BDL, are you quite sure the EdgePro will go down to a sufficiently shallow angle to handle that deba? I thought this was a known problem with the system. Has that changed?

A deba also really ought to be clamshelled (hamaguri), which is not easy with any kind of jig system but a walk in the park on stones. Given that Doug isn't a pro, however, I'd suggest a sort of coarse pseudo-clamshell: go step by step in strips down from the main flat to the edge, and don't sweat blending them perfectly, as it's not going to matter a whit for occasional fish-breaking.


----------



## boar_d_laze (Feb 13, 2008)

Good catch Chris.  But since it's an HC, it's got to be the HC5327 "western deba" which is really more of a "chef de chef" than a wa-deba, isn't put to all of the same uses and doesn't need the sort of acute angles associated with a chisel-edged wa-deba.

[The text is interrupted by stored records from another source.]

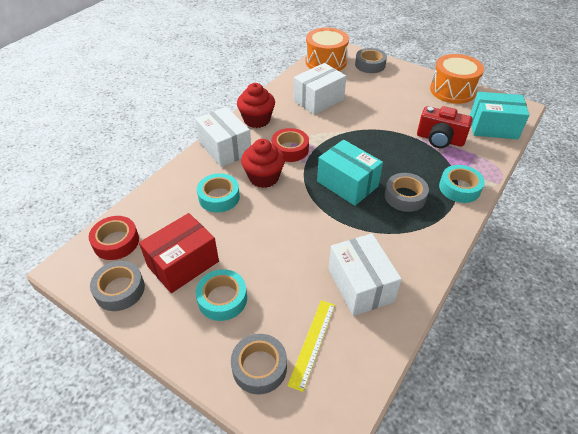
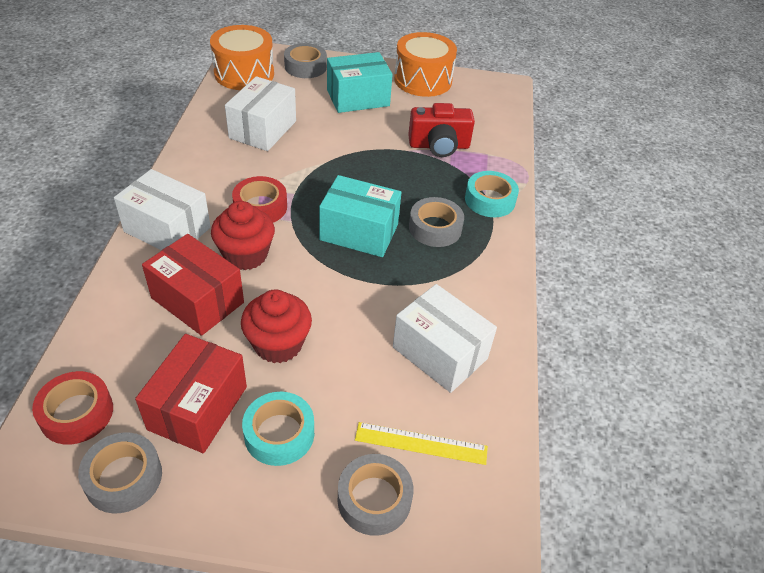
camera: 30 degrees left, 0 degrees up
turquoise tape [197,173,240,213] -> red box [142,234,244,336]
red cupcake [237,83,275,128] -> red cupcake moved to [241,289,312,363]
yellow ruler [287,300,335,392] -> yellow ruler turned 75 degrees counterclockwise [355,422,488,465]
turquoise box [470,92,529,139] -> turquoise box moved to [327,52,393,113]

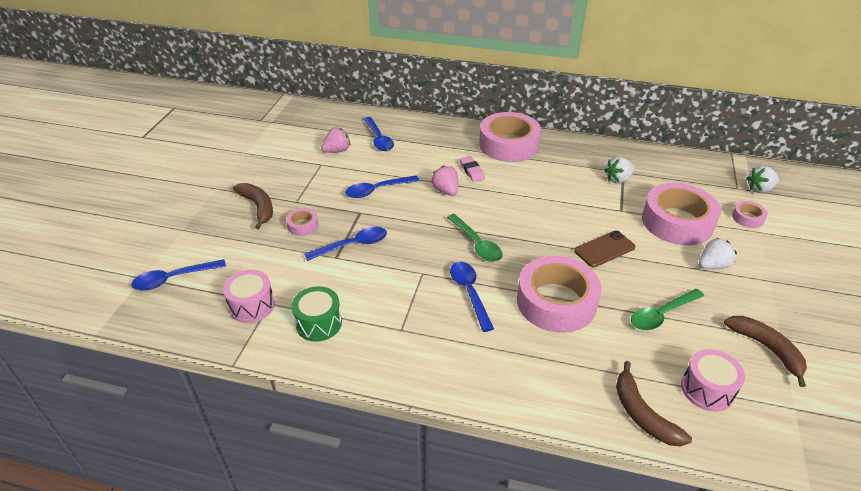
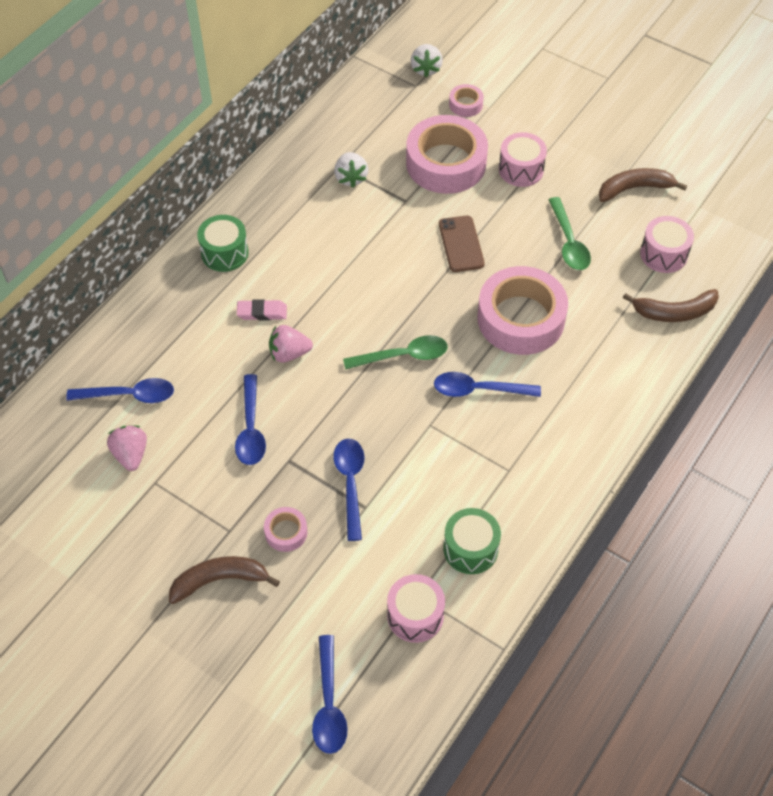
camera: 70 degrees left, 15 degrees up
pink tape [479,112,541,162] -> green drum [197,215,249,272]
white strawberry [699,238,737,269] -> pink drum [499,132,547,187]

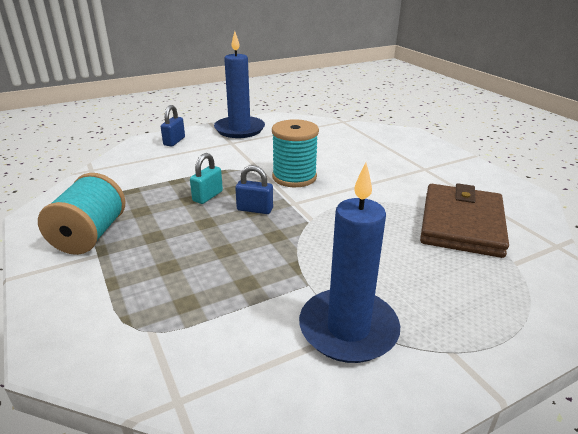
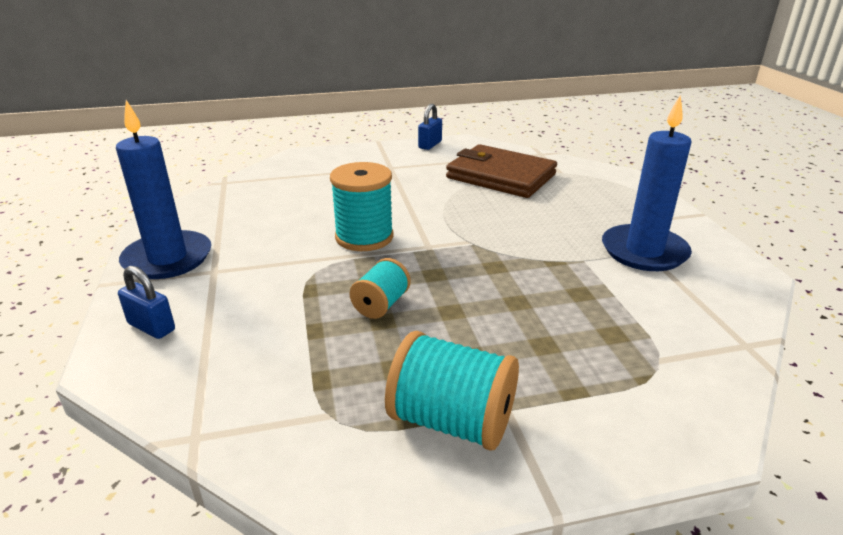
camera: 75 degrees left, 0 degrees up
turquoise padlock [190,153,223,204] -> turquoise spool [350,258,411,319]
blue padlock [235,165,273,214] -> blue padlock moved to [418,104,442,150]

You know what? I should have suggested more obtuse edge angles for it than I did for the Misonos.  You want some mass on the edge, 22.5/15 is as acute as a western deba should be sharpened. Something more like 25/20 might work better.  That's more or less what I sharpen my 12" Sab "chef de chef" at, and there's not much reason the Masamoto should be more acute.  It's not absolute sharpness you're looking for so much as durability.

BDL


----------



## chrislehrer (Oct 9, 2008)

Gotcha, BDL. All clear now.


----------